Keypoint correspondence data:
•••
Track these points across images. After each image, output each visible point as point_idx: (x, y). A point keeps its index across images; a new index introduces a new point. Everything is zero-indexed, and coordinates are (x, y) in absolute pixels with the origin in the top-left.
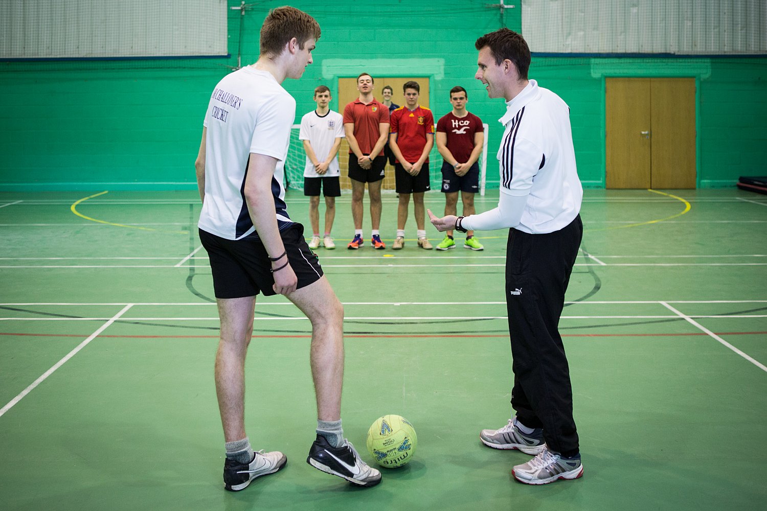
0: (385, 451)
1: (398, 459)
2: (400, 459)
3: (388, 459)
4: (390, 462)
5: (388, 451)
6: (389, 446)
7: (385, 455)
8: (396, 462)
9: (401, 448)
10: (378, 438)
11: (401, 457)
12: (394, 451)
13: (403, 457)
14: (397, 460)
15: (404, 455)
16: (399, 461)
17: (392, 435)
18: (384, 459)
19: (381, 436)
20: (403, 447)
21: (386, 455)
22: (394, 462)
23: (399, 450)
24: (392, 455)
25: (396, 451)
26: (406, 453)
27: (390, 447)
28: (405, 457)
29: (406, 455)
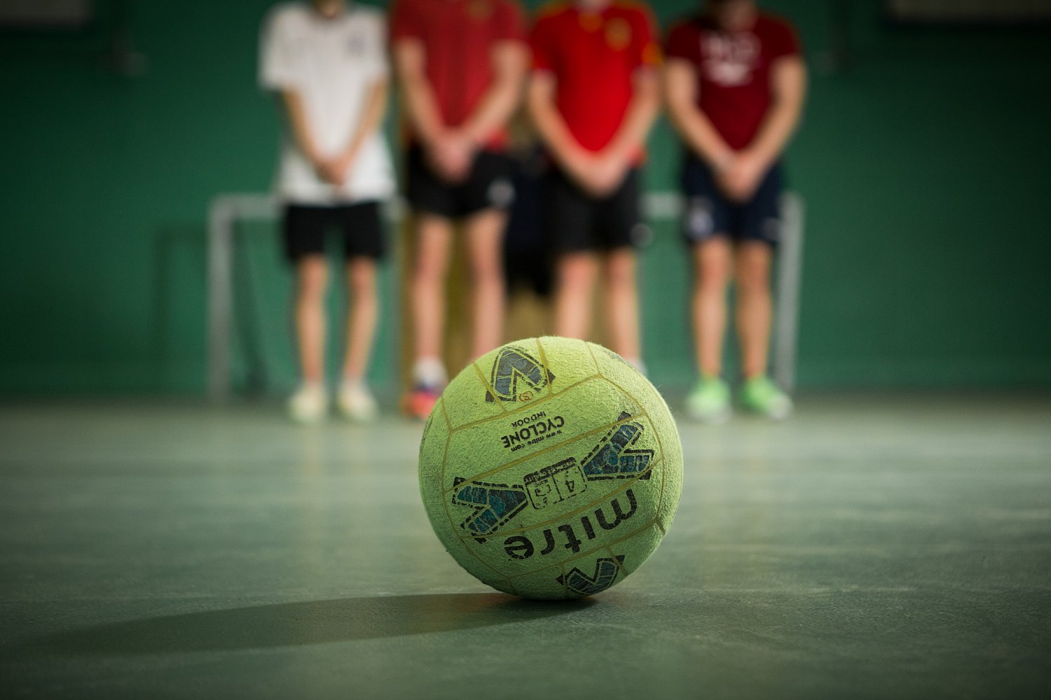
0: (512, 479)
1: (585, 520)
2: (593, 520)
3: (532, 520)
4: (539, 543)
5: (529, 478)
6: (537, 447)
7: (511, 501)
8: (574, 544)
9: (599, 458)
10: (478, 415)
11: (599, 514)
12: (560, 477)
13: (610, 517)
14: (580, 534)
15: (615, 505)
16: (591, 535)
17: (551, 395)
18: (510, 528)
19: (494, 408)
20: (614, 459)
21: (520, 497)
22: (561, 539)
23: (589, 469)
24: (553, 497)
25: (575, 475)
26: (629, 493)
27: (538, 457)
28: (621, 517)
29: (625, 507)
•••
▶ **Directions**
Please count the lines in the rows above that contain the string "visible", treating uppercase and lowercase as different. Reply with only the number.

▶ **Exercise answer**
1